Unknown to Miami at that moment, a fifth invalid—Moroni—had just returned from dialysis, waiting in the infirmary, and was not in his cell at all. This provoked great worry among those of us watching the pandemonium unfold. Were there five invalids trapped, or four? Was Moroni suffocating behind a locked door at that very instant? The confusion was agonizing until Chuncoco—Sergio—yelled out from his third-story window overlooking the patio: “Thirteen upstairs, four below, and Moroni in the hospital!” That single shouted sentence, cutting through the smoke and chaos, accounted for every soul in 118A and 118B. Every man was alive.
The Failure of the State
A number of men would have likely been dead had they been forced to await the arrival of the slow-moving paco that night. Let the reader absorb that fact. The state of Chile—which claims an absolute monopoly on the incarceration of human beings, which takes men from their families and locks them in concrete cages under the supposed guarantee of basic custodial care—could not manage to arrive on time when those men were choking to death on smoke. The gendarmes had no plan. They had conducted no emergency training. No fire drills had ever occurred in the Valparaiso penitentiary—not once, in all the months I was there. The guards simply did not know what to do. When they finally arrived, some of them feared that the reos had set the fire in order to escape, with one paco scolding another for not making the prisoners line up and count off. Count off! Men were standing or lying in shock on the concrete, smoke was still seeping from the building, and the gendarmes’ first instinct was bureaucratic—verify the head count, ensure no one has fled.

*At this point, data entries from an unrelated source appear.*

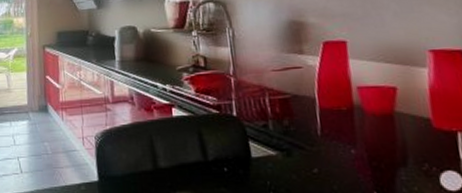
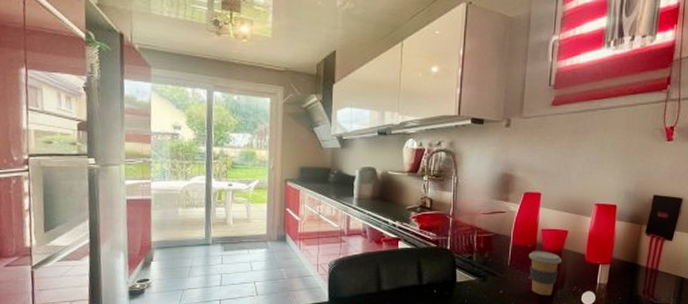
coffee cup: none [345,115,398,178] -> present [528,251,563,296]

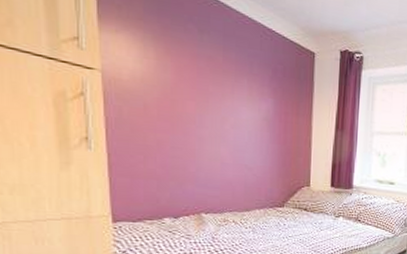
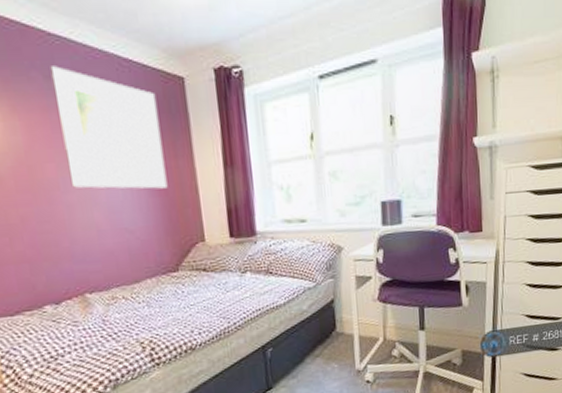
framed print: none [205,23,290,139] -> present [50,66,168,189]

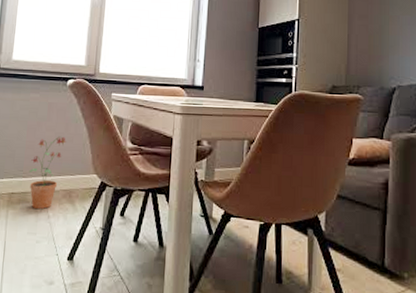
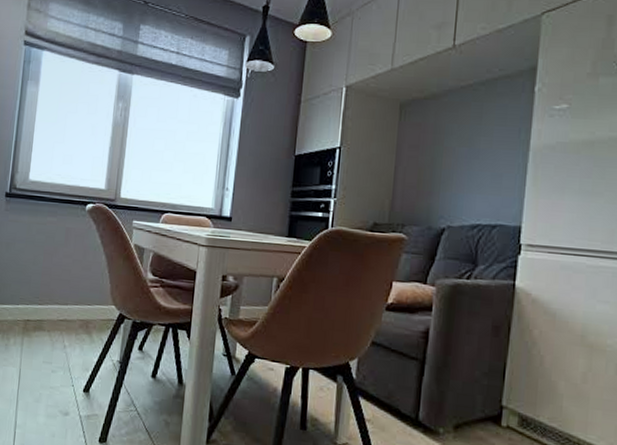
potted plant: present [29,136,66,209] -> none [45,263,84,338]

Indeed, in the ensuing chaos, it became abundantly clear that Miami alone was prepared to act in an emergency while the pacos were paralyzed by incompetence and confusion. Miami, Luchito, and the freed machucados eventually got a hose out and doused the flames with water long before the five external firefighters finally arrived. Sergio—Chuncoco—was himself a trained firefighter, but like every other reo in 118, he was locked in his cell and could do nothing more than gawk from his barred window overlooking the chaotic scene on the patio below. The very system that claims to protect inmates had rendered one of its most capable men utterly useless.